Earlier this year, “Jeopardy” host Alex Trebek was diagnosed with stage 4 pancreatic cancer.
After his initial treatment, the cancer aggressively reappeared. Now he says he's come to terms with the fact that the five-year survival rate for pancreatic cancer is around 10%.
Risk factors include smoking, obesity, diabetes, pancreatitis, cirrhosis or hepatitis B, toxic chemical exposure, a family history of the disease, and chronic infection with H. pylori.
Clearly, you want to avoid pancreatic cancer.
The good news is that taking an aspirin a day may help.

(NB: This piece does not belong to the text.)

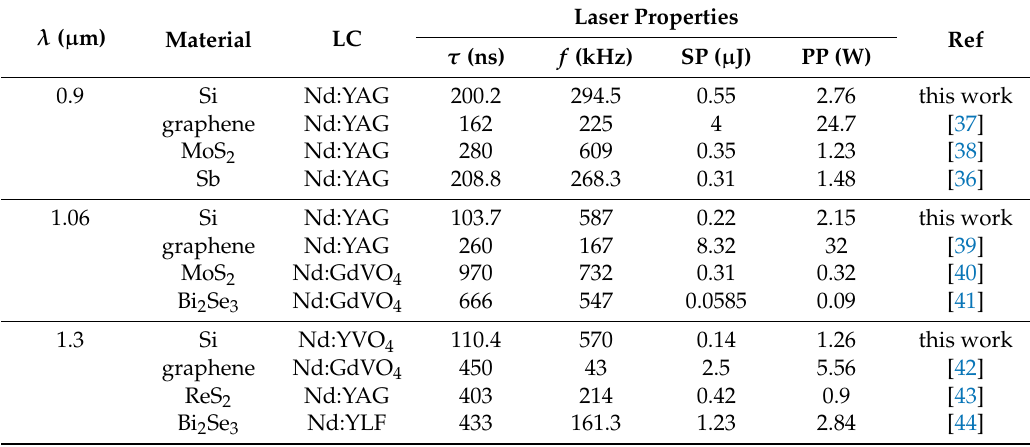
Table 2. Passively Q-switching performance for solid-state laser of Si nanosheets and some typical 2D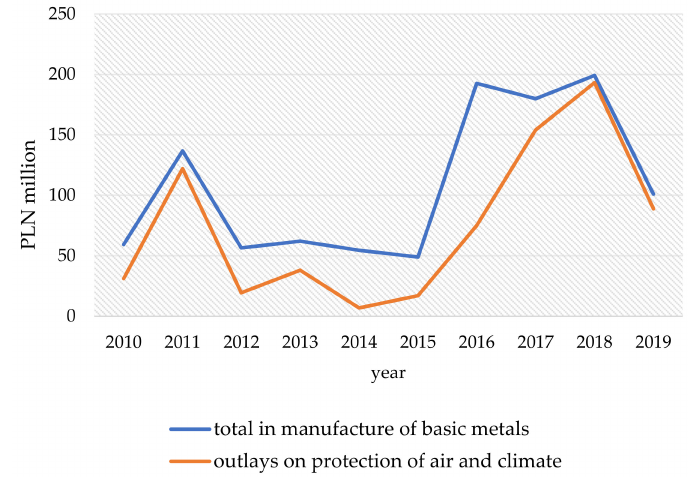
Figure 13. Amount of fixed assets in environmental protection in manufacture of basic metals by investment in Poland. Source: adapted with permission from Refs. [101–109].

A 2016 study found that a daily aspirin regimen may reduce your chance of developing pancreatic cancer by 50%.
But does that mean folks at risk for pancreatic cancer should take a daily aspirin?
It depends on things like your heart health. The new heart-attack prevention guidelines for daily aspirin (81 mg) help balance the risk of internal bleeding or ulcers with aspirin's far-reaching benefits.
If you've had a heart attack, take aspirin as prescribed — always with half a glass of warm water before and after.
For people ages 50 to 59 with a 10-year risk of more than 10% for developing cardiovascular disease, the U.S. Preventive Services Task Force recommends daily aspirin.
If you've never had a heart attack and don't have risk factors, or are over 70 and never had a heart attack, you can skip the daily aspirin, unless you're concerned about cancer.
Then talk to your doctor about taking low-dose aspirin.